Why is the high-speed rail so fast? What is the source of its power?

As a convenient means of transportation in today's human life, high-speed rail has completely changed our travel and life. The comfortable and fast high-speed rail has always been the first choice for people to travel far. However, although it also runs on rails, high-speed rail has abandoned this traditional energy supply method and chosen a new energy supply method - electricity. On the high-speed rail, there is hot water, lights, and charging, all of which are inseparable from "electricity". So, where does the electricity for high-speed trains come from? Where does it go in the end? How to ensure the safety of electricity use?

First of all, the high-speed rail itself does not carry electrical energy and can only be provided by the electric traction power supply system, which mainly includes substations and contact networks. The substations are further divided into substation departments and distribution departments, and the two work together to complete the power supply work.

Transformation is the process of transferring electric energy through a transformer. The voltage transmitted from the power plant is 220kV, so the EMU cannot use it directly. It must be converted to 27.5kV by the transformer in the substation. Distribution refers to the link in the power system that directly connects to the user and distributes electric energy to the user. High-speed trains obtain electricity through the overhead contact network above the track. The overhead contact network transmits the current to the EMU traction system through the pantograph on the roof of the EMU.

When high-speed trains are running at high speed, the pantograph and the contact network are in "Z" shape contact to realize current supply. This can ensure that the pantograph and the contact network will not continuously generate friction at a certain point and affect their service life.

The carbon slide plate is also an important component of the pantograph of the EMU.

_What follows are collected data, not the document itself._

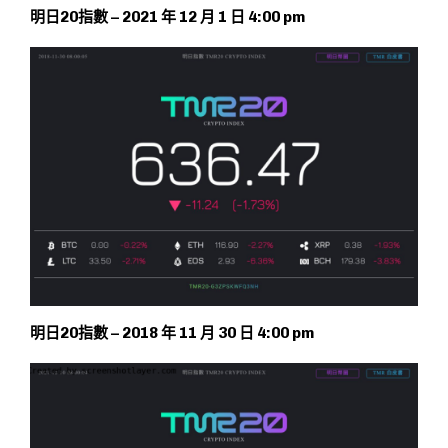
明日20指數 – 2021 年 12 月 1 日 4:00 pm
明日20指數 – 2018 年 11 月 30 日 4:00 pm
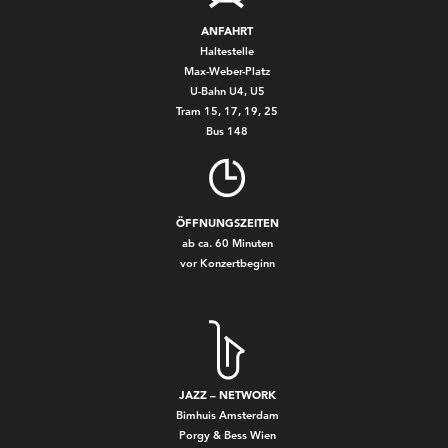
ANFAHRT
Haltestelle
Max-Weber-Platz
U-Bahn U4, U5
Tram 15, 17, 19, 25
Bus 148
ÖFFNUNGSZEITEN
ab ca. 60 Minuten
vor Konzertbeginn
JAZZ – NETWORK
Bimhuis Amsterdam
Porgy & Bess Wien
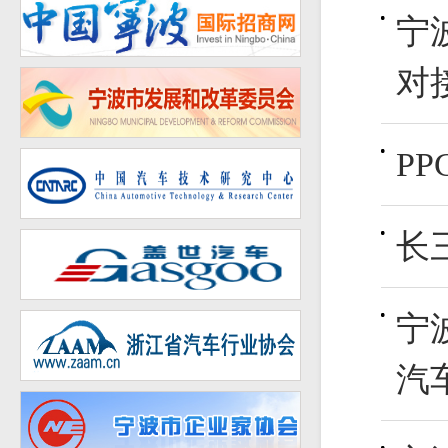
宁
对
P
长
宁
汽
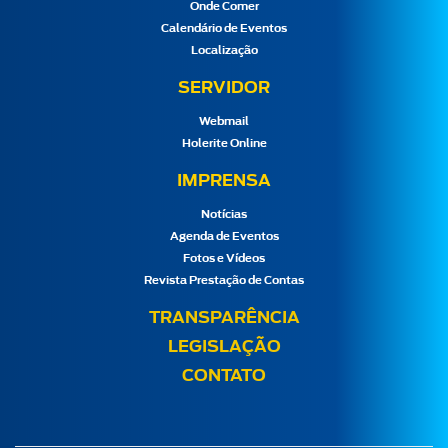
Onde Comer
Calendário de Eventos
Localização
SERVIDOR
Webmail
Holerite Online
IMPRENSA
Notícias
Agenda de Eventos
Fotos e Vídeos
Revista Prestação de Contas
TRANSPARÊNCIA
LEGISLAÇÃO
CONTATO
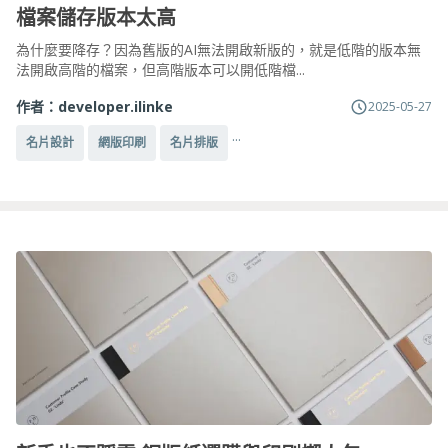
檔案儲存版本太高
為什麼要降存？因為舊版的AI無法開啟新版的，就是低階的版本無
法開啟高階的檔案，但高階版本可以開低階檔...
作者：
developer.ilinke
2025-05-27
...
名片設計
網版印刷
名片排版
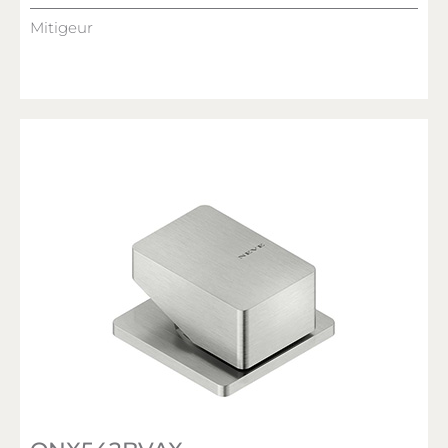
Mitigeur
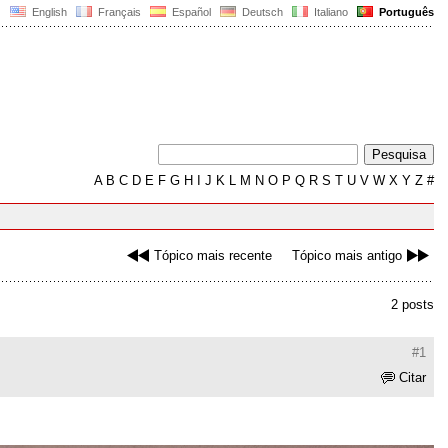
English
Français
Español
Deutsch
Italiano
Português
A
B
C
D
E
F
G
H
I
J
K
L
M
N
O
P
Q
R
S
T
U
V
W
X
Y
Z
#
Tópico mais recente
Tópico mais antigo
2 posts
#1
Citar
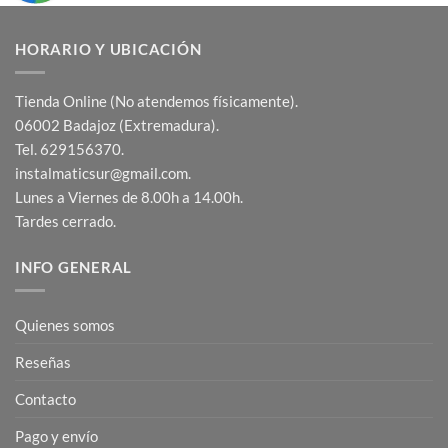
HORARIO Y UBICACIÓN
Tienda Online (No atendemos físicamente).
06002 Badajoz (Extremadura).
Tel. 629156370.
instalmaticsur@gmail.com.
Lunes a Viernes de 8.00h a 14.00h.
Tardes cerrado.
INFO GENERAL
Quienes somos
Reseñas
Contacto
Pago y envío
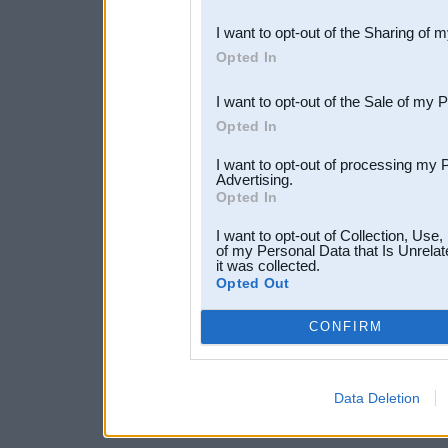
also be disclosed by us to 
I want to opt-out of the Sharing of 
Downstream Participants
th
Opted In
third parties.
I want to opt-out of the Sale of my 
Opted In
I want to opt-out of processing my 
Advertising.
Opted In
I want to opt-out of Collection, Use
of my Personal Data that Is Unrelat
it was collected.
Opted Out
CONFIRM
Data Deletion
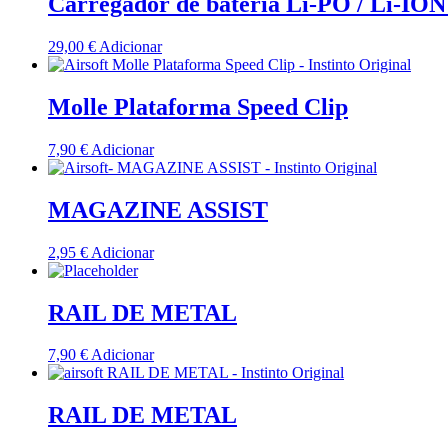
Carregador de bateria Li-PO / Li-ION
29,00
€
Adicionar
Molle Plataforma Speed Clip
7,90
€
Adicionar
MAGAZINE ASSIST
2,95
€
Adicionar
RAIL DE METAL
7,90
€
Adicionar
RAIL DE METAL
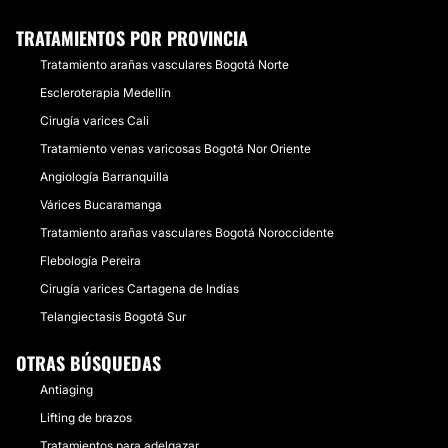
TRATAMIENTOS POR PROVINCIA
Tratamiento arañas vasculares Bogotá Norte
Escleroterapia Medellín
Cirugía varices Cali
Tratamiento venas varicosas Bogotá Nor Oriente
Angiología Barranquilla
Várices Bucaramanga
Tratamiento arañas vasculares Bogotá Noroccidente
Flebología Pereira
Cirugía varices Cartagena de Indias
Telangiectasis Bogotá Sur
OTRAS BÚSQUEDAS
Antiaging
Lifting de brazos
Tratamientos para adelgazar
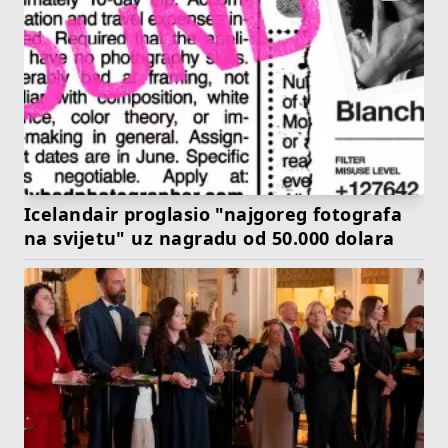
Icelandair proglasio "najgoreg fotografa
na svijetu" uz nagradu od 50.000 dolara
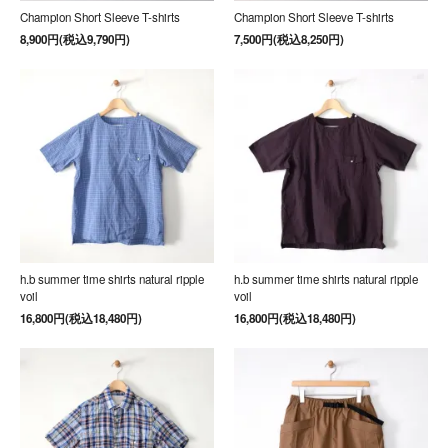
Champion Short Sleeve T-shirts
Champion Short Sleeve T-shirts
8,900円(税込9,790円)
7,500円(税込8,250円)
h.b summer time shirts natural ripple
h.b summer time shirts natural ripple
voil
voil
16,800円(税込18,480円)
16,800円(税込18,480円)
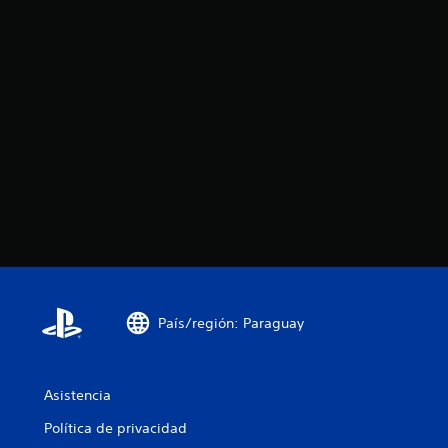
País/región: Paraguay
Asistencia
Política de privacidad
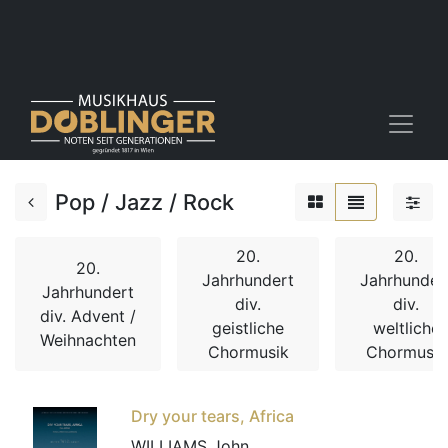
Pop / Jazz / Rock
20.
20.
20.
Jahrhundert
Jahrhunder
Jahrhundert
div.
div.
div. Advent /
geistliche
weltliche
Weihnachten
Chormusik
Chormusik
Dry your tears, Africa
WILLIAMS John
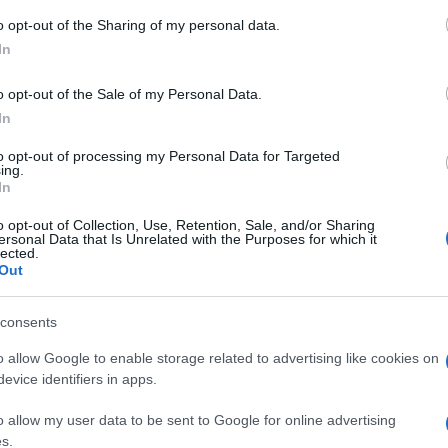
o opt-out of the Sharing of my personal data.
In
(f) - Angleterre (f)
o opt-out of the Sale of my Personal Data.
In
to opt-out of processing my Personal Data for Targeted
ing.
In
o opt-out of Collection, Use, Retention, Sale, and/or Sharing
ersonal Data that Is Unrelated with the Purposes for which it
lected.
Out
Samedi 09 Août 2025
consents
21h05
o allow Google to enable storage related to advertising like cookies on
evice identifiers in apps.
o allow my user data to be sent to Google for online advertising
s.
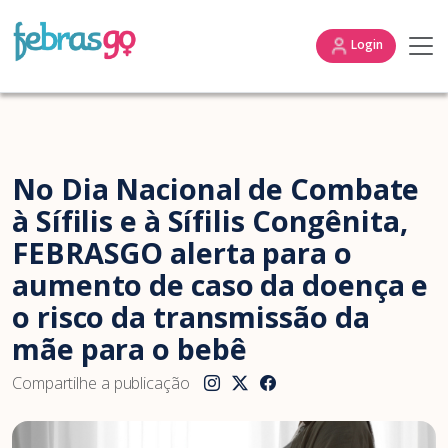
Login
No Dia Nacional de Combate
à Sífilis e à Sífilis Congênita,
FEBRASGO alerta para o
aumento de caso da doença e
o risco da transmissão da
mãe para o bebê
Compartilhe a publicação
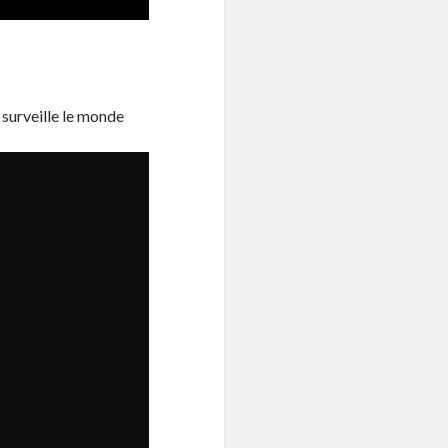
surveille le monde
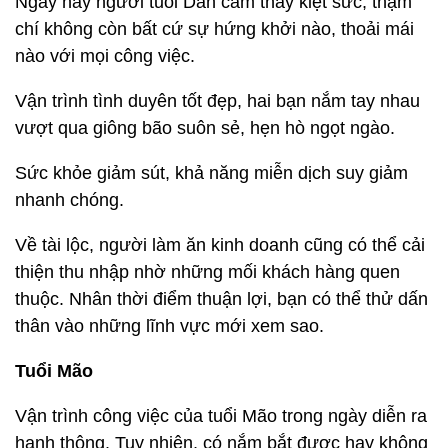
Ngày này người tuổi Dần cảm thấy kiệt sức, thậm
chí không còn bất cứ sự hứng khởi nào, thoải mái
nào với mọi công việc.
Vận trình tình duyên tốt đẹp, hai bạn nắm tay nhau
vượt qua giông bão suôn sẻ, hẹn hò ngọt ngào.
Sức khỏe giảm sút, khả năng miễn dịch suy giảm
nhanh chóng.
Về tài lộc, người làm ăn kinh doanh cũng có thể cải
thiện thu nhập nhờ những mối khách hàng quen
thuộc. Nhân thời điểm thuận lợi, bạn có thể thử dấn
thân vào những lĩnh vực mới xem sao.
Tuổi Mão
Vận trình công việc của tuổi Mão trong ngày diễn ra
hanh thông. Tuy nhiên, có nắm bắt được hay không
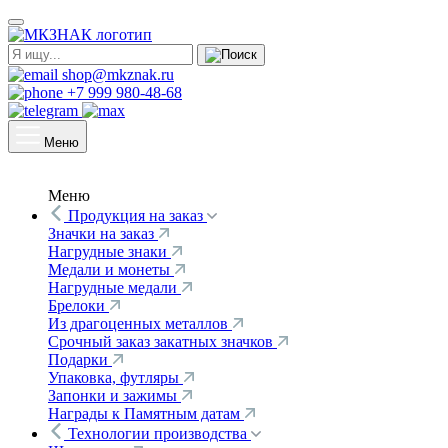
shop@mkznak.ru
+7 999 980-48-68
Меню
Меню
Продукция на заказ
Значки на заказ
Нагрудные знаки
Медали и монеты
Нагрудные медали
Брелоки
Из драгоценных металлов
Срочный заказ закатных значков
Подарки
Упаковка, футляры
Запонки и зажимы
Награды к Памятным датам
Технологии производства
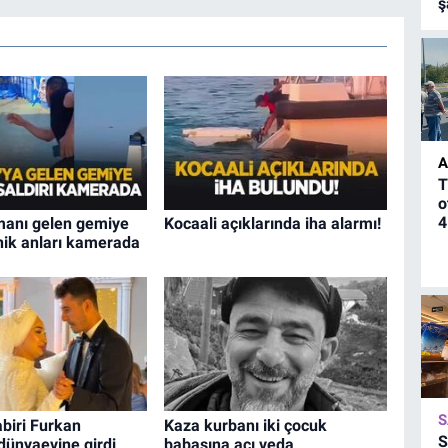
ş
A
T
o
4
manı gelen gemiye
Kocaali açıklarında iha alarmı!
anik anları kamerada
S
biri Furkan
Kaza kurbanı iki çocuk
S
dünyaevine girdi
babasına acı veda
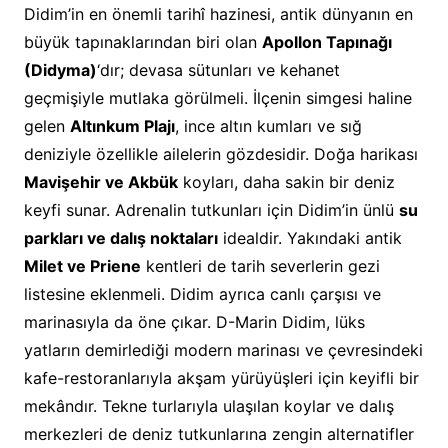
Didim’in en önemli tarihî hazinesi, antik dünyanın en
büyük tapınaklarından biri olan
Apollon Tapınağı
(Didyma)
‘dır; devasa sütunları ve kehanet
geçmişiyle mutlaka görülmeli. İlçenin simgesi haline
gelen
Altınkum Plajı
, ince altın kumları ve sığ
deniziyle özellikle ailelerin gözdesidir. Doğa harikası
Mavişehir ve Akbük
koyları, daha sakin bir deniz
keyfi sunar. Adrenalin tutkunları için Didim’in ünlü
su
parkları ve dalış noktaları
idealdir. Yakındaki antik
Milet ve Priene
kentleri de tarih severlerin gezi
listesine eklenmeli. Didim ayrıca canlı çarşısı ve
marinasıyla da öne çıkar. D-Marin Didim, lüks
yatların demirlediği modern marinası ve çevresindeki
kafe-restoranlarıyla akşam yürüyüşleri için keyifli bir
mekândır. Tekne turlarıyla ulaşılan koylar ve dalış
merkezleri de deniz tutkunlarına zengin alternatifler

The working voltage of the contact network is 27.5kV. After the current enters the EMU, it must be transferred through the high-voltage equipment box, traction transformer and other equipment on the EMU, and converted into five types of constant current for use by different equipment. Two of the power sources are closely related to passengers' daily travel. One is AC220V, which supplies electricity to the power socket on the EMU, which can be used for small-power electrical appliances such as laptops, mobile phones, and tablets. The second is single-phase AC400V, which supplies power to equipment such as ventilation devices, EMU air conditioners, and restaurant electric tea stoves. Another type is DC100V, which continuously outputs electrical energy to keep the lights in the carriages bright at all times, and will not flicker due to changes in light and environment. A variety of lighting control modes are also set on the Fuxing EMU, and the brightness and warmth of the lights in the carriages and corridors will be automatically adjusted according to outdoor conditions.

Features and benefits

At the same time, the high-speed rail power supply system has the following features:

1. High power transmission efficiency. The high-speed rail runs at a very high speed. Traditional transmission lines will cause power loss due to long line distances, high resistance, and large energy losses. By setting up the substation at the center of the high-speed rail, the length and resistance of the transmission line can be reduced, thereby reducing power loss and improving power transmission efficiency.

2. High safety. High-speed railways run very fast. If traditional power supply methods are used, it is easy to cause safety problems such as electrical failures, line failures, and personal injuries. The use of high-speed rail power supply systems can reduce the number of power supply components, simplify the system structure, and reduce the probability of failures. At the same time, the high-speed rail power supply system is equipped with a high overhead line height, which can avoid vehicle collisions and ensure vehicle driving safety.

3. Environmental protection and energy saving. The high-speed rail power supply system uses electric energy. Compared with traditional fuel energy, power generation has less environmental pollution and is more in line with environmental protection and energy saving requirements.

The above is some popular science about high-speed rail power systems. I hope it can be helpful to you!